Mahadaji Shinde: The central parts of India were controlled by Mahadaji Shinde, the king of Gwalior State who played a significant role in re-establishing Maratha Empire following the Third Battle of Panipat during 1761. The landlords of Bundelkhand, Rajput kingdoms of Rajasthan and Malwa 'sardars' refused to pay taxes to Mahadaji Shinde which resulted in conquests of the kingdoms of Gohad, Datiya, Salbai, Chanderi, Narwar and Bhopal. Mahadaji laid siege to the Gwalior Fort in 1783 and transferred the rule of Gwalior to Khanderao Hari Bhalerao. Shah Alam II was placed at the Mughal throne by Mahadaji Shinde, as a puppet king.
Maharaja Yashwantrao Holkar: Yashwantrao Holkar was made the official authority of the Government of Maratha following the Battle of Poona and he proceeded towards Indore after appointing Amrutrao as his Peshwa on 13th March, 1803. He entered into a treaty with the British Raj during 1805. Yashwantrao was capable of solving the arguments with Madhavrao Peshwa and Scindia. It is believed that he is amongst the most well-known rulers in the military history of the country.

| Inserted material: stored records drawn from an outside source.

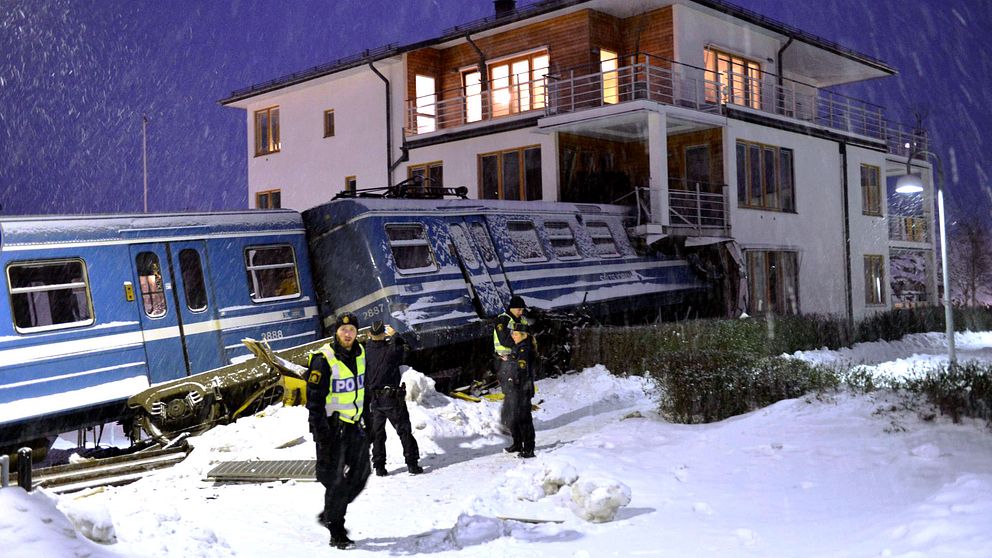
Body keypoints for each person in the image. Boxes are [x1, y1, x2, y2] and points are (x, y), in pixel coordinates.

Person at [306, 312, 370, 549]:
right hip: (331, 430)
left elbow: (365, 391)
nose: (348, 333)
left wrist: (370, 425)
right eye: (344, 330)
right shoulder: (324, 359)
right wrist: (322, 437)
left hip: (354, 427)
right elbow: (314, 402)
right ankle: (336, 530)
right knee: (335, 482)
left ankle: (330, 512)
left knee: (361, 476)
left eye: (352, 330)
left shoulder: (362, 354)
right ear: (336, 332)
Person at [363, 320, 423, 476]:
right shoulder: (391, 350)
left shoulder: (366, 351)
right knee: (404, 431)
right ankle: (412, 464)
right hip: (392, 399)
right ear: (384, 334)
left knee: (377, 435)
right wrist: (396, 335)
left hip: (375, 400)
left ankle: (379, 467)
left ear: (369, 334)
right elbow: (408, 351)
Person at [500, 321, 536, 458]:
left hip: (522, 389)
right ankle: (517, 443)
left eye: (515, 334)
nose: (513, 336)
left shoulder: (524, 349)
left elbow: (522, 369)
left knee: (524, 419)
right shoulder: (518, 347)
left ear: (524, 335)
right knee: (510, 417)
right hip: (513, 389)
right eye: (512, 333)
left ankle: (528, 448)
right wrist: (508, 359)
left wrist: (512, 378)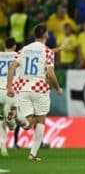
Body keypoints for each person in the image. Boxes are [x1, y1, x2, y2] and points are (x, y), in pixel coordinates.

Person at [6, 24, 62, 161]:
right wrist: (57, 87)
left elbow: (12, 67)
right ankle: (33, 154)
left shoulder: (24, 49)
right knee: (41, 120)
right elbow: (50, 72)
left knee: (28, 124)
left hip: (23, 88)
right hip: (39, 87)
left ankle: (16, 118)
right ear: (46, 35)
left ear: (34, 35)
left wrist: (9, 86)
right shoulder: (48, 51)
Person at [0, 37, 26, 156]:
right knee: (15, 120)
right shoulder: (19, 56)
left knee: (1, 121)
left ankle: (3, 147)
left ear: (4, 45)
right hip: (12, 91)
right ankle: (12, 121)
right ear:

The British East India Company had interfered in a succession issue in Pune during 1775, representing Raghunathrao which sowed the seeds of the First Anglo-Maratha War. It concluded during 1782. The British lost against Mahadaji Shinde and Tukojirao Holkar in the battle of Vadgaon. The British again intervened during the year 1802 when they signed a treaty with the new king, promising them freedom from the Maratha Empire in return for his surrender to the British Raj in India. The event took place in Baroda.

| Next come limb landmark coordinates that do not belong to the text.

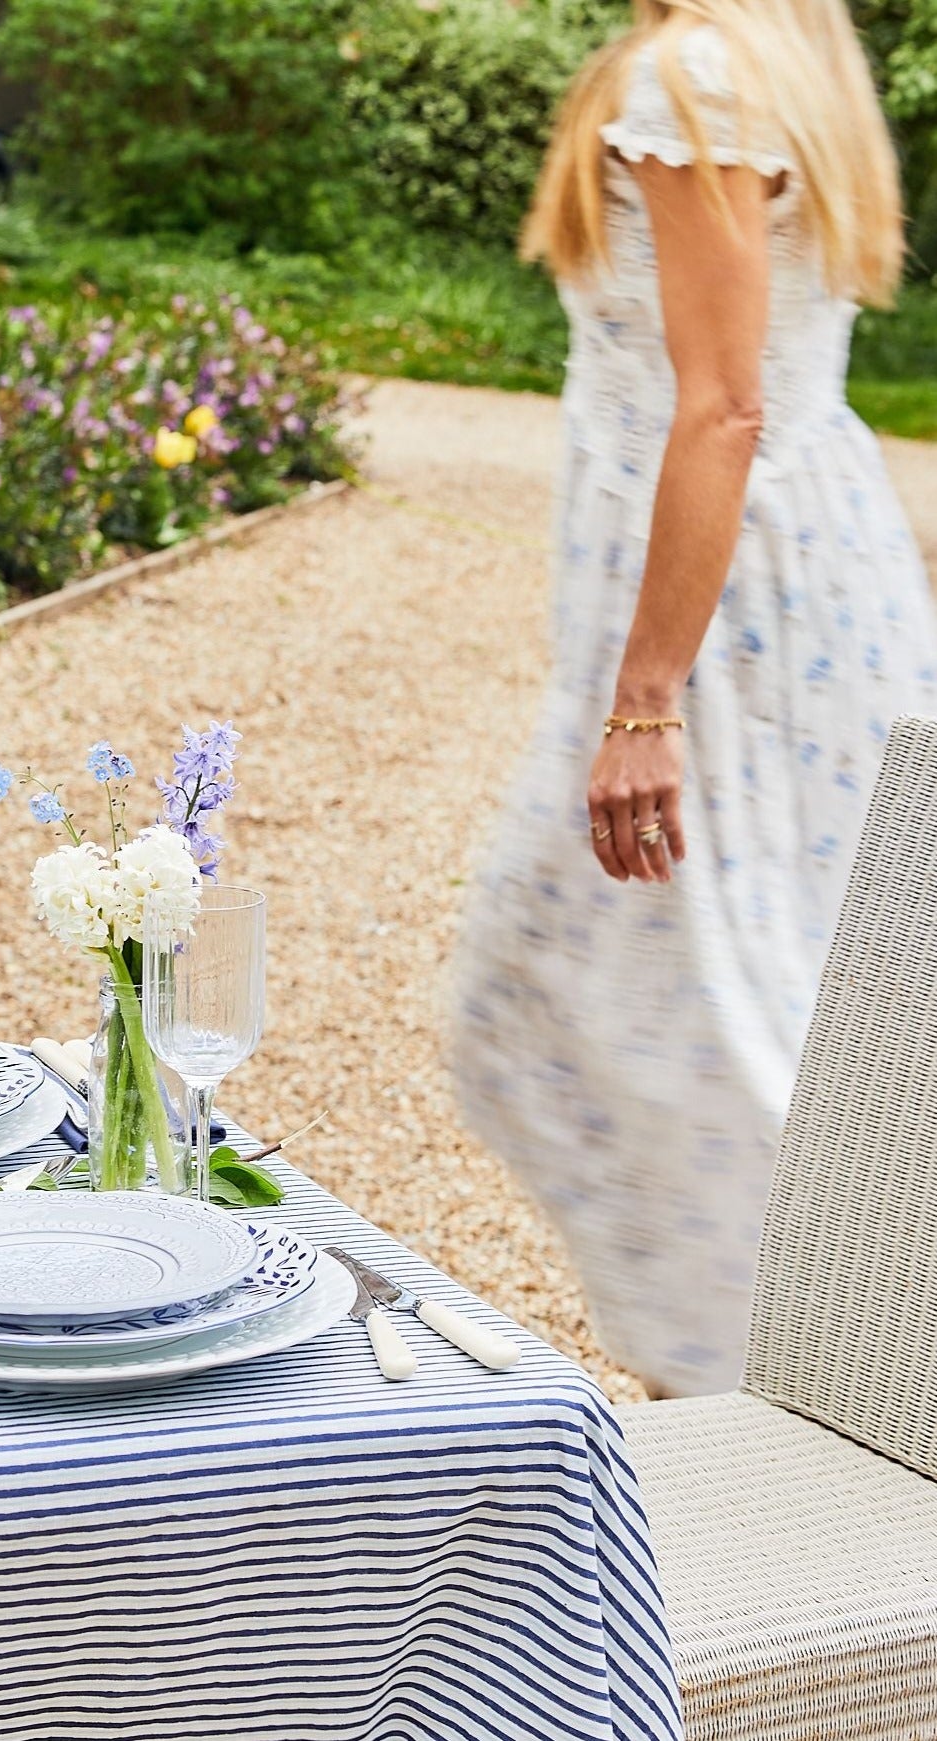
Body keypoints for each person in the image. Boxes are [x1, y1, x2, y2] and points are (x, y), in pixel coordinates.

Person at [451, 0, 937, 1397]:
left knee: (657, 1006)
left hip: (726, 626)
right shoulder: (790, 58)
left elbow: (722, 405)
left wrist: (644, 701)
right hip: (805, 584)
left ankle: (769, 1385)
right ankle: (766, 1371)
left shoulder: (695, 73)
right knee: (753, 996)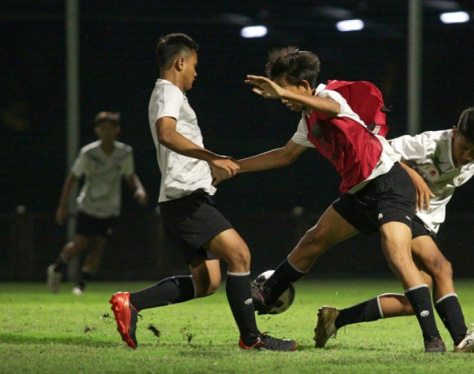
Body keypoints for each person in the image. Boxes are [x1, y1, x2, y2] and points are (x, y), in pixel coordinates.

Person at [239, 46, 446, 353]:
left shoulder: (331, 96)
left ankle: (433, 339)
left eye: (284, 89)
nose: (281, 97)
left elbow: (331, 109)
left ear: (305, 86)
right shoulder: (307, 119)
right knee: (312, 241)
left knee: (396, 251)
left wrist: (284, 94)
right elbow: (285, 155)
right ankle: (269, 293)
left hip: (388, 183)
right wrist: (234, 166)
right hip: (359, 191)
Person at [108, 33, 296, 351]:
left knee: (207, 282)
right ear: (180, 62)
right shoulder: (168, 92)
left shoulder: (168, 95)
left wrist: (211, 173)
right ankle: (252, 339)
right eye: (194, 65)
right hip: (185, 199)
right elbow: (166, 134)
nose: (196, 72)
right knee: (240, 255)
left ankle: (131, 303)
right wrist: (212, 157)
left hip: (182, 197)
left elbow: (175, 144)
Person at [313, 107, 474, 353]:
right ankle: (461, 337)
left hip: (428, 220)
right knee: (442, 267)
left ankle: (336, 318)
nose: (467, 156)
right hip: (401, 210)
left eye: (473, 151)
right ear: (454, 133)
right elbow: (380, 148)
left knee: (414, 302)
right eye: (463, 147)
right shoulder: (427, 144)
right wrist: (413, 174)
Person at [47, 111, 148, 295]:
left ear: (116, 130)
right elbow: (73, 177)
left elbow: (130, 175)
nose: (107, 132)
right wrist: (63, 205)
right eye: (103, 128)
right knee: (80, 244)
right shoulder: (88, 152)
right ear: (97, 131)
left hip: (110, 208)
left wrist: (139, 189)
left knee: (99, 246)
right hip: (88, 205)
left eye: (110, 128)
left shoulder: (124, 152)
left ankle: (80, 285)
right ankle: (57, 267)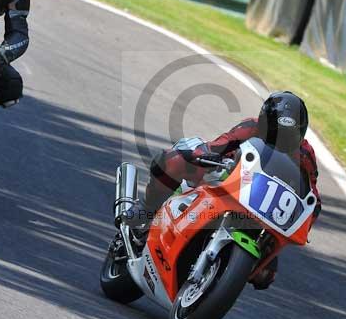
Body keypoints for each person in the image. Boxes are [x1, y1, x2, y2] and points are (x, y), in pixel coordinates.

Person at [126, 91, 322, 290]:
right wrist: (205, 153)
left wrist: (307, 218)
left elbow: (312, 197)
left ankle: (220, 274)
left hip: (263, 212)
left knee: (265, 274)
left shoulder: (306, 155)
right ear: (264, 124)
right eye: (275, 134)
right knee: (172, 161)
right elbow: (218, 145)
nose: (281, 141)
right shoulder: (250, 128)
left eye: (289, 136)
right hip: (227, 184)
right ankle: (148, 209)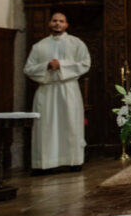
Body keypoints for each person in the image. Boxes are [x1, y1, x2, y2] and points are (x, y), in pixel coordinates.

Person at [23, 12, 91, 172]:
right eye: (54, 21)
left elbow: (85, 63)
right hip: (47, 90)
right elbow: (28, 68)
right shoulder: (39, 46)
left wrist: (61, 65)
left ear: (66, 24)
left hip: (68, 88)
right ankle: (44, 163)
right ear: (49, 23)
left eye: (61, 21)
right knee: (45, 126)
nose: (57, 24)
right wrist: (46, 65)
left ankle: (73, 160)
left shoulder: (76, 43)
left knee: (70, 124)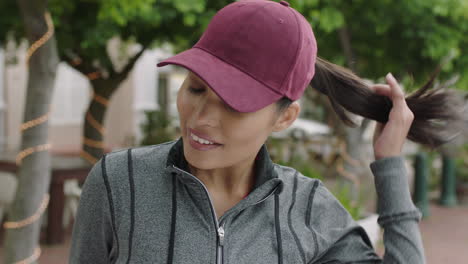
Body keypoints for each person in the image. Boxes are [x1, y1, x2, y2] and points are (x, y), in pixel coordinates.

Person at [69, 1, 462, 263]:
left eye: (233, 103)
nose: (201, 117)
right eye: (196, 88)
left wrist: (390, 166)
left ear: (285, 117)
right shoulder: (118, 182)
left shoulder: (311, 210)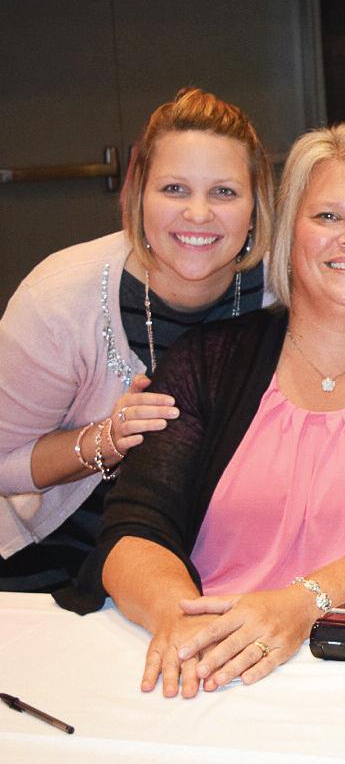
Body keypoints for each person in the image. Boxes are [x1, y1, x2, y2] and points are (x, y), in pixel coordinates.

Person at [55, 124, 345, 697]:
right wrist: (181, 624)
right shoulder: (205, 362)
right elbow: (134, 528)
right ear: (288, 233)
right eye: (328, 216)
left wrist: (296, 607)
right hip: (202, 665)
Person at [0, 88, 274, 592]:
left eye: (223, 192)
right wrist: (107, 439)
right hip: (64, 560)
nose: (198, 214)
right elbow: (3, 464)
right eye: (174, 189)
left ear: (257, 206)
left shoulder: (288, 293)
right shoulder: (60, 298)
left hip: (236, 566)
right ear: (136, 194)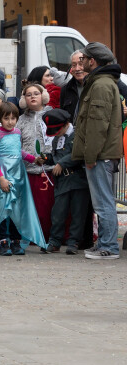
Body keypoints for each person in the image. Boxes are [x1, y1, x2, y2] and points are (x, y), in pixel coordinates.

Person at [73, 42, 123, 260]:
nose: (80, 62)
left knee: (103, 202)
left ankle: (109, 247)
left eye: (83, 58)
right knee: (103, 202)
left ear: (92, 61)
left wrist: (90, 156)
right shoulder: (101, 82)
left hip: (100, 155)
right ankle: (104, 242)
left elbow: (97, 124)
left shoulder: (101, 85)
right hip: (102, 153)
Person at [0, 102, 47, 256]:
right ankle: (2, 240)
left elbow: (19, 152)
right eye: (7, 118)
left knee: (16, 208)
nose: (10, 121)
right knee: (2, 208)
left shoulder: (17, 132)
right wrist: (0, 178)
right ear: (0, 118)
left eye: (13, 118)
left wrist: (34, 159)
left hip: (18, 176)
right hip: (2, 176)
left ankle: (15, 240)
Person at [41, 109, 89, 255]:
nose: (56, 133)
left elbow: (78, 154)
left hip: (78, 180)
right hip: (62, 181)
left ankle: (73, 242)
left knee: (78, 213)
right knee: (58, 213)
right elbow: (56, 157)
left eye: (58, 129)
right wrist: (45, 159)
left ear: (66, 124)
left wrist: (62, 163)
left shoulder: (78, 135)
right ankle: (55, 241)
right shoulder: (57, 138)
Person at [16, 83, 54, 240]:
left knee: (48, 208)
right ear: (24, 99)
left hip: (50, 170)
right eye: (28, 94)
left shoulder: (52, 115)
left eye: (36, 93)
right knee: (32, 208)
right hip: (29, 171)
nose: (32, 96)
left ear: (43, 96)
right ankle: (32, 237)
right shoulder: (20, 120)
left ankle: (49, 237)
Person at [59, 50, 88, 122]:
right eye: (74, 65)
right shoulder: (66, 89)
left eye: (81, 64)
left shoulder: (97, 86)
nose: (77, 69)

Peshwa Baji Rao II signed a similar treaty with the British in the Second Anglo-Maratha War (1803 to 1805). Yashwantrao Holkar revolted against the rules of Peshwa Baji Rao II and he proceeded to Pune in May 1802. Consequently the Battle of Poona followed in which Madhavrao Peshwa was defeated. Though Yashwantrao tried his level best to unite the Maratha Empire, he failed. Finally the Third Anglo-Maratha War (1817 to 1818) occurred which threw open the majority of Indian territories to the British powers in India.
Decline of Maratha Empire
Madhavrao Peshwas was made a pensioner of the British and exiled to Bithoor, Uttar Pradesh. The Maratha kingdoms of Nagpur, Indore and Gwalior all slipped into the administrative powers of the British. They all became princely states and all the Maratha powers had no other chance to succeed so they surrendered to the British. This gave rise to the Treaty of Gwalior (5th November, 1817). The Treaty of Mandeswar was signed by Holkar on 6th January, 1818 and it required the Holkar state to remain as subsidiary to the British. The British East India Company seized the Nassak Diamond as part of the war spoils, apart from large quantities of land which were governed by the Maratha Empire. This led to the decline of the Maratha Empire.